14 avril 2020

Saisi en référé par l’Observatoire international des prisons (OIP), l’association des Avocats pour la défense des droits des détenus (A3D), le Syndicat de la magistrature et le Syndicat des avocats de France (SAF), le Conseil d’État, statuant à juge unique, a rendu mercredi 8 avril une ordonnance de rejet de leur requête. Alors que les cas de Covid-19 se multiplient en prison et que le risque de propagation du virus derrière les murs n’a jamais été si important, la juridiction administrative s’enferme dans l’inaction et fait siennes, sans aucun discernement, les affirmations de l’administration.

Les demandes étaient pourtant aussi simples que fondamentales. Elles visaient d’une part à élargir les conditions de remise en liberté pour favoriser la diminution de la surpopulation carcérale et, d’autre part, à garantir à celles et ceux qui resteraient en détention des conditions sanitaires satisfaisantes pour limiter les risques de contamination, de transmission du virus et, partant, l’engorgement des services de réanimation des hôpitaux.

En refusant de statuer sur le premier champ de ces demandes, au prétexte qu’il relevait du domaine de la loi ou de choix de politiques publiques insusceptibles d’être mis en oeuvre rapidement, alors qu’un certain nombre n’exigeaient qu’une circulaire modificative, le Conseil d’État a nié la nécessité, pour confiner les personnes détenues dans des conditions dignes, de garantir l’encellulement individuel prévu par la loi pénitentiaire de 2009 et sans cesse repoussé. Il a par ailleurs balayé les difficultés d’accès des avocats comme des magistrats au justiciable détenu ainsi que le manque de moyens humains nécessaires à la préparation et à l’examen des demandes de mise en liberté et des demandes d’aménagements de peine. Il prive ainsi des milliers de prisonniers de la chance de faire valoir leurs droits devant un juge.

En écartant le second champ de prétentions, il a ignoré les informations préoccupantes fournies par les organisations pour ne plus croire que les ministères de la Justice et de la Santé dont les chiffres et les explications au cours de l’audience se révélaient pourtant incohérents. Alors qu’après plusieurs semaines de pandémie, aucune action concrète n’était mise en place dans les établissements pénitentiaires, le juge des référés s’en est rapporté, sans discernement, aux notes des ministères, produites en urgence, quelques heures seulement avant son délibéré.

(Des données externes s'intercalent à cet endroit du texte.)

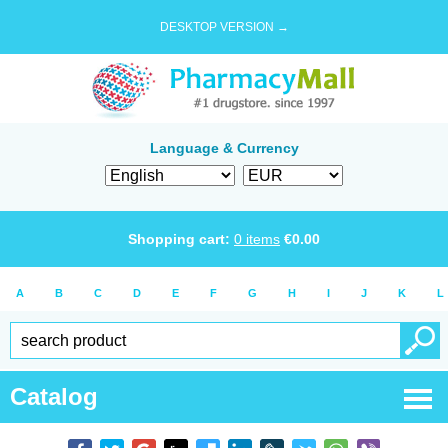
DESKTOP VERSION →
Language & Currency
Shopping cart:
0
items
€
0.00
A
B
C
D
E
F
G
H
I
J
K
L
Catalog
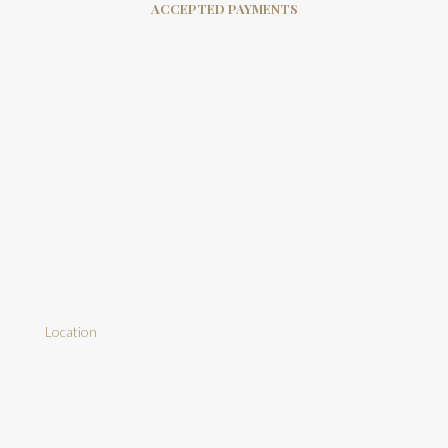
ACCEPTED PAYMENTS
Location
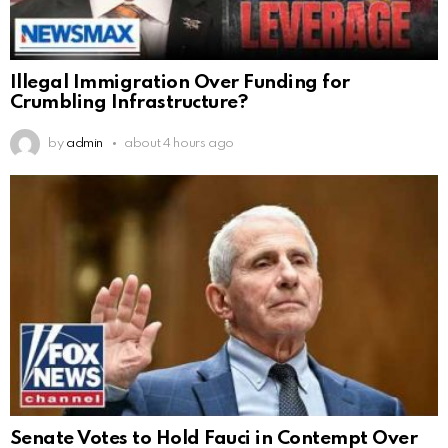
Illegal Immigration Over Funding for
Crumbling Infrastructure?
by
admin
about 4 hours ago
Senate Votes to Hold Fauci in Contempt Over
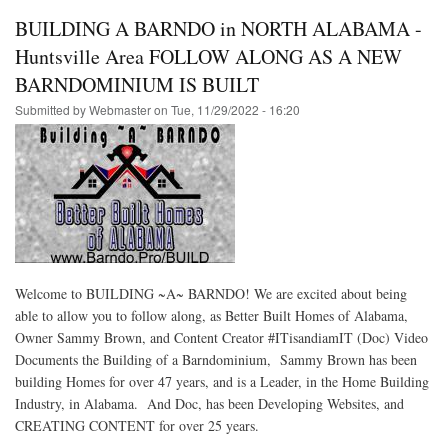
BUILDING A BARNDO in NORTH ALABAMA -
Huntsville Area FOLLOW ALONG AS A NEW
BARNDOMINIUM IS BUILT
Submitted by
Webmaster
on
Tue, 11/29/2022 - 16:20
Welcome to BUILDING ~A~ BARNDO! We are excited about being
able to allow you to follow along, as Better Built Homes of Alabama,
Owner Sammy Brown, and Content Creator #ITisandiamIT (Doc) Video
Documents the Building of a Barndominium, Sammy Brown has been
building Homes for over 47 years, and is a Leader, in the Home Building
Industry, in Alabama. And Doc, has been Developing Websites, and
CREATING CONTENT for over 25 years.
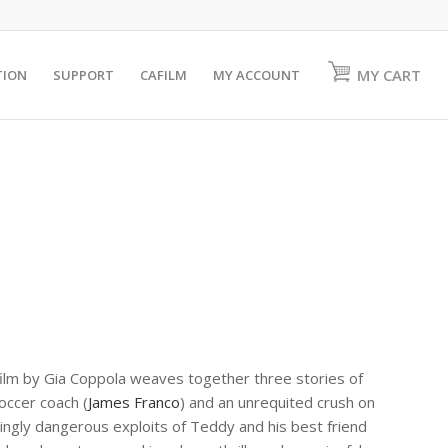
MY CART
TION
SUPPORT
CAFILM
MY ACCOUNT
 film by Gia Coppola weaves together three stories of
soccer coach (
James Franco
) and an unrequited crush on
singly dangerous exploits of Teddy and his best friend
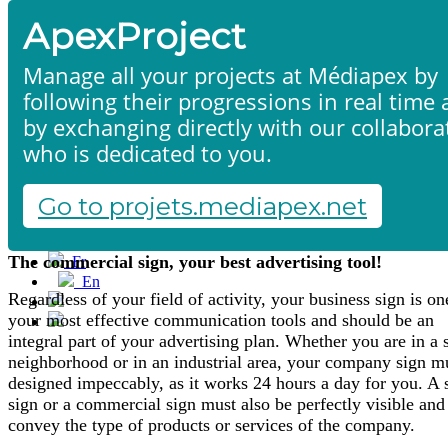
ApexProject
Manage all your projects at Médiapex by
following their progressions in real time
by exchanging directly with our collabora
who is dedicated to you.
Signaling
Home
Products & services
Portfolio
Go to projets.mediapex.net
Contact us
Neon signs - Totems - Flags - Plates
Start a project
The commercial sign, your best advertising tool!
Fr
En
Regardless of your field of activity, your business sign is on
Français
your most effective communication tools and should be an
English
integral part of your advertising plan. Whether you are in a 
neighborhood or in an industrial area, your company sign m
designed impeccably, as it works 24 hours a day for you. A
sign or a commercial sign must also be perfectly visible and
convey the type of products or services of the company.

Faisant primer son rôle de conseiller du Gouvernement sur celui de garant de l’État de droit, le Conseil d’État s’est borné à reproduire une liste de préconisations à destination des chefs d’établissements, sans imposer aux deux ministères de leur fournir les moyens pour les mettre en oeuvre. Pas de masque, pas de gel, pas de moyens concrets pour permettre le respect des gestes barrières et de distanciation sociale, pas d’élargissement des mesures permettant aux juges de prononcer des remises en liberté… Il a finalement abandonné les plus de 64 000 personnes encore détenues à l’inaction de l’administration.

Les organisations requérantes prennent acte de la complaisance de la plus haute juridiction administrative avec le gouvernement. La confiance que le Conseil d’État a cru pouvoir accorder au ministère de la Justice sera toutefois rapidement soumise au contrôle des juridictions par l’intermédiaire de nouveaux recours. Nous veillerons ainsi à ce que l’ensemble des établissements mettent en place des mesures efficaces pour prévenir la propagation du virus et assurer à chacun le respect de ses droits.